Output-side and data-quality operations — control how data lands at the destination, filter out duplicates, validate rows, or keep the dataset in memory for downstream steps. Configure each one under Transformation → MAPPING.
Partition-by
Split a large dataset into smaller output files. Available only when the destination is a file.
Two modes, picked by the value type in the Partition By field:
Partition by record count. Enter a numeric value — the maximum number of records per file. With Partition By = 100 and 1,000 source records, you get 10 files of 100 records each. Filenames: original_name + _ + index + original_extension.
Partition by field values. Enter a comma-separated list of column names. Etlworks creates one file per unique combination of those columns. With Partition By = last_name,first_name, every unique (last, first) pair gets its own file. Filenames: original_name + _ + partition_value + original_extension.
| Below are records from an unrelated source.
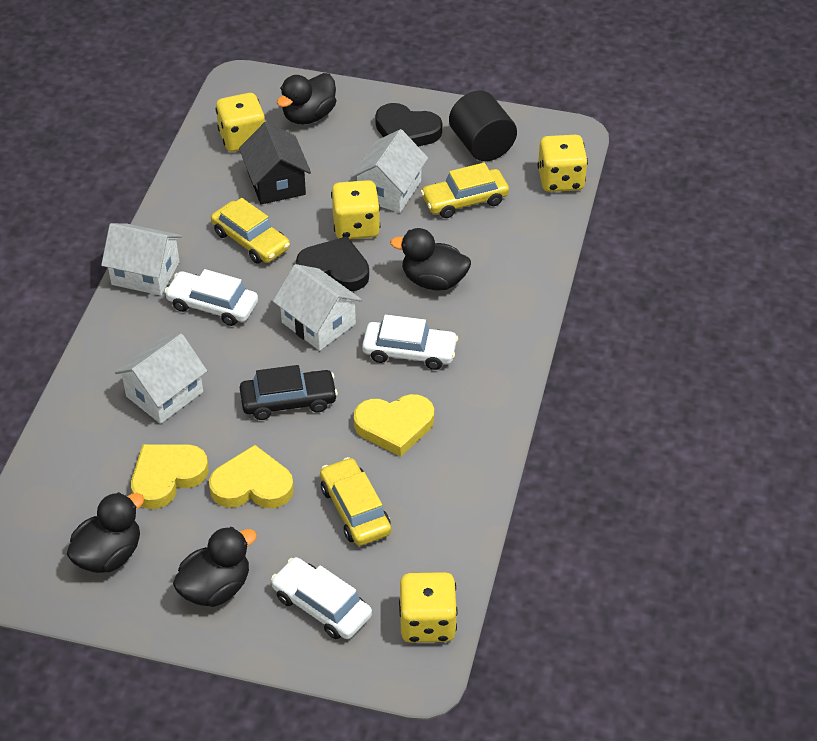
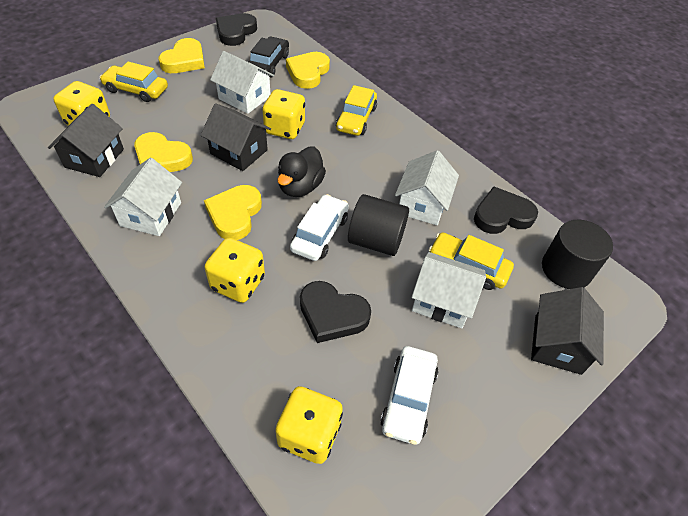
black cylinder: [449,90,517,161] = 1 -> [348,194,409,256] [542,220,613,289] = 2
black duck: [67,492,144,573] [173,527,257,607] [277,73,336,125] [390,228,471,291] = 4 -> [277,146,326,197] = 1
black heart: [296,236,369,292] [375,103,442,147] = 2 -> [216,13,257,46] [300,281,371,343] [474,186,538,234] = 3
black house: [239,122,311,205] = 1 -> [48,104,124,177] [201,103,271,171] [531,287,604,375] = 3
white car: [164,269,258,326] [271,557,372,639] [362,315,458,370] = 3 -> [290,194,349,261] [380,346,438,445] = 2
yellow heart: [131,444,209,509] [209,445,294,509] [354,394,434,457] = 3 -> [134,132,193,172] [158,38,205,73] [204,185,262,240] [286,52,330,89] = 4

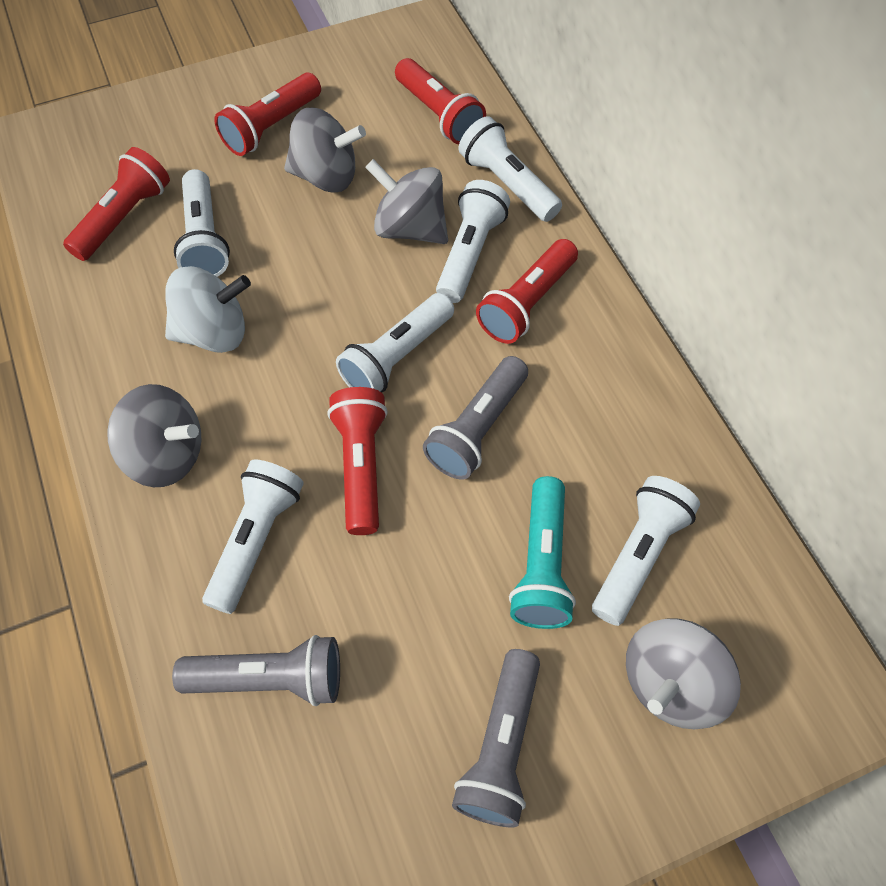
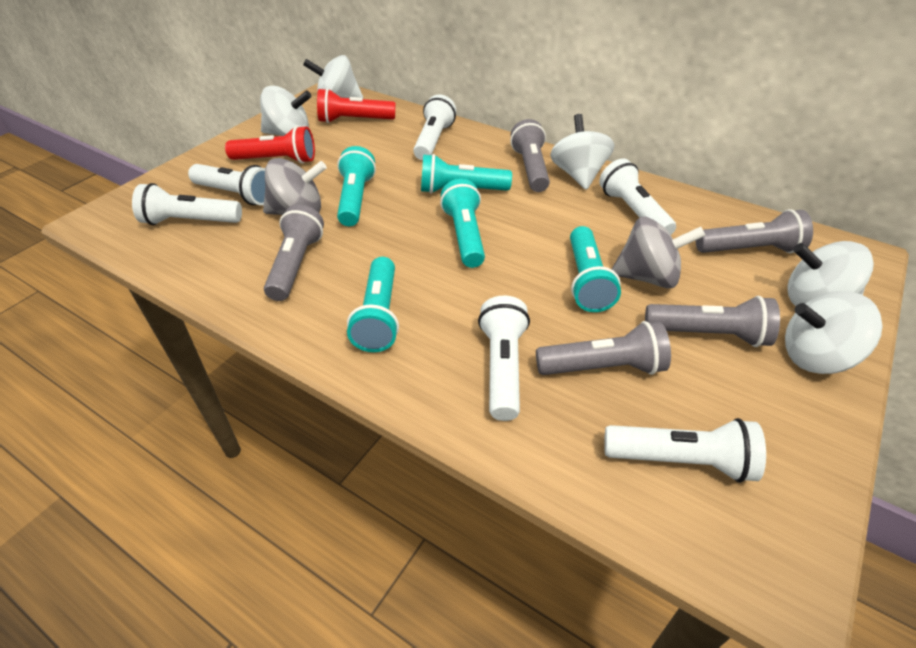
grey flashlight: [172,635,340,706] [423,356,528,480] [452,649,540,827] = 3 -> [264,204,324,301] [510,119,550,192] [536,321,671,375] [645,296,780,347] [696,209,813,253] = 5
grey spinning top: [107,384,202,487] [284,108,366,192] [365,159,448,244] [626,618,741,730] = 4 -> [263,158,327,215] [612,217,706,288] = 2
red flashlight: [63,147,170,261] [214,73,321,156] [327,387,388,535] [395,58,486,144] [476,239,578,344] = 5 -> [225,126,315,163] [317,88,395,123] = 2
turquoise flashlight: [509,476,576,629] = 1 -> [337,146,376,226] [347,257,399,352] [421,154,512,194] [440,179,485,268] [570,226,621,312] = 5
white spinning top: [165,266,251,353] = 1 -> [260,86,312,136] [303,55,363,98] [550,114,614,190] [785,291,882,374] [787,241,874,306] = 5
Ignore the original filename. Default filename pattern includes the source filename, e.g. order_1234.csv. To get clean per-partition filenames without that prefix, enable MAPPING → Complex Transformations → Ignore Original File Name.
Configure: MAPPING → Complex Transformations → Partition.
Remove duplicates
Drop subsequent records that match an earlier record on a configurable set of fields. Etlworks compares each incoming row to what it has already processed and ignores matches.
Configure: MAPPING → Complex Transformations → Remove Duplicates. Enter the comma-separated list of fields that define a duplicate.
Validation
Define rules that reject a row, reject the entire dataset, or halt the flow when source data fails a check — e.g., required-field missing, value out of range, type mismatch.
Configure: MAPPING → Additional Transformations → Validation. Specify the rule set and the failure action (reject row / reject dataset / halt flow).
Memory Connection as destination
A Memory Connection holds an entire dataset in RAM during flow execution. Almost any source-to-destination transformation can use a Memory Connection as its destination — the transformation extracts from the source and stores the result in memory, where other transformations in the same flow (or nested flows) can read it.
When to use it:
- Lookups and enrichment against a small or medium reference dataset.
- Caching reference data once and reusing it across multiple transformations.
- Parsing a web service response before writing it elsewhere.
- Calculations spanning multiple transformations.
- Passing datasets between a parent flow and nested flows.
- Avoiding temporary staging tables for short-lived data.
Constraint. The dataset must fit in RAM. Use staging tables instead for larger datasets.
Setup:
- Create a connection of type Memory Connection.
- Create or open a flow.
- Add a source-to-destination transformation. Source = any supported source (database, file, API, …). Destination = the Memory Connection from step 1.
- Name the transformation — the name is how downstream transformations reference the dataset.
- Downstream transformations in the same flow can use the Memory Connection as their source.